_Texte fourni_
Rage Against The Machine, Frédéric Paulin se souvient de cet air...


Frédéric Paulin (photo : Julien Mignot)

Frédéric Paulin vient de sortir son 6ème roman chez Goater Noir. Alors que vous lisez ces lignes en ce dimanche 17 Novembre, il est bien possible que je sois en train de prendre un café avec lui au festival de Lamballe. Si vous êtes pas loin vous savez ce qu'il vous reste à faire...



Au milieu de la piazza Verdi, un type s’était hissé sur une voiture renversée sur le toit. Sa tête dissimulée sous un foulard rouge et ses avant-bras entourés par des bouteilles de plastique vides scotchées à même la peau – une armure de plastique censée le protéger des coups de matraques. Il pointait un majeur en direction des flics cuirassés qui s’avançaient vers lui. Les flics essuyaient un flot ininterrompu de barres de fer ou de bois, de pierres et de bouteilles en verre.
On était à Gênes, le 21 juillet 2001. Le jour de la mort de Carlo Giuliani.

_Données brutes_

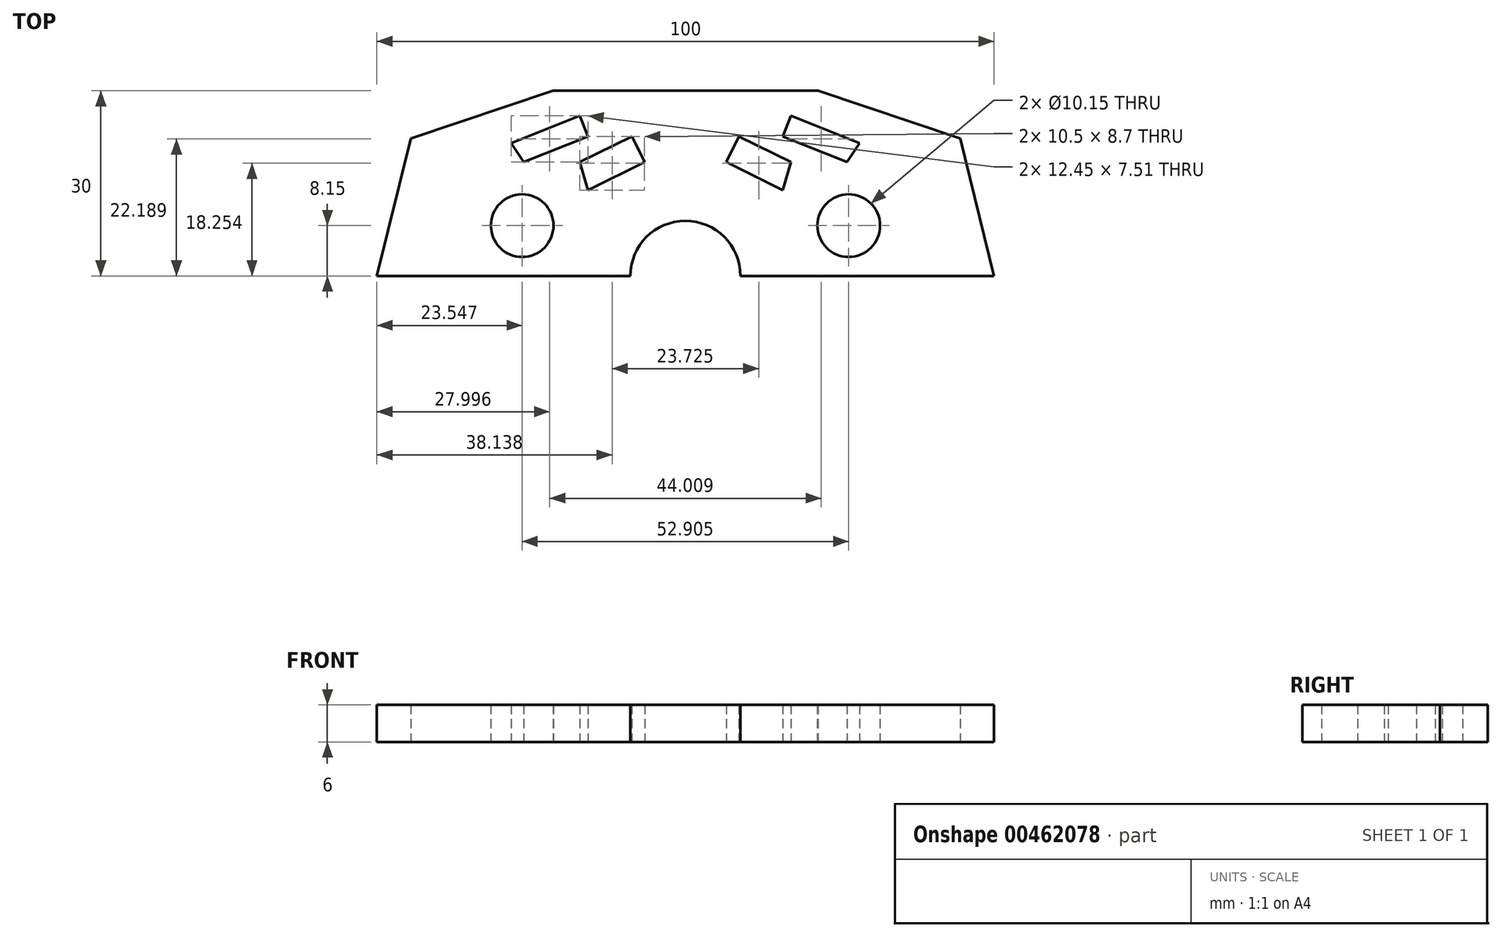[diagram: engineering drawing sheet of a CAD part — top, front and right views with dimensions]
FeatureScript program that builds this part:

_Consigne_
Mettez à jour le passage du texte fourni qui commence aux mots « Frédéric Paulin vient » et s’arrête après « bouteilles en verre. », en y remplaçant « café » par « thé ». Appuyez-vous exclusivement sur le texte fourni, sans recourir aux lignes.

_Réponse rédigée_
Frédéric Paulin vient de sortir son 6ème roman chez Goater Noir. Alors que vous lisez ces lignes en ce dimanche 17 Novembre, il est bien possible que je sois en train de prendre un thé avec lui au festival de Lamballe. Si vous êtes pas loin vous savez ce qu'il vous reste à faire...



Au milieu de la piazza Verdi, un type s’était hissé sur une voiture renversée sur le toit. Sa tête dissimulée sous un foulard rouge et ses avant-bras entourés par des bouteilles de plastique vides scotchées à même la peau – une armure de plastique censée le protéger des coups de matraques. Il pointait un majeur en direction des flics cuirassés qui s’avançaient vers lui. Les flics essuyaient un flot ininterrompu de barres de fer ou de bois, de pierres et de bouteilles en verre.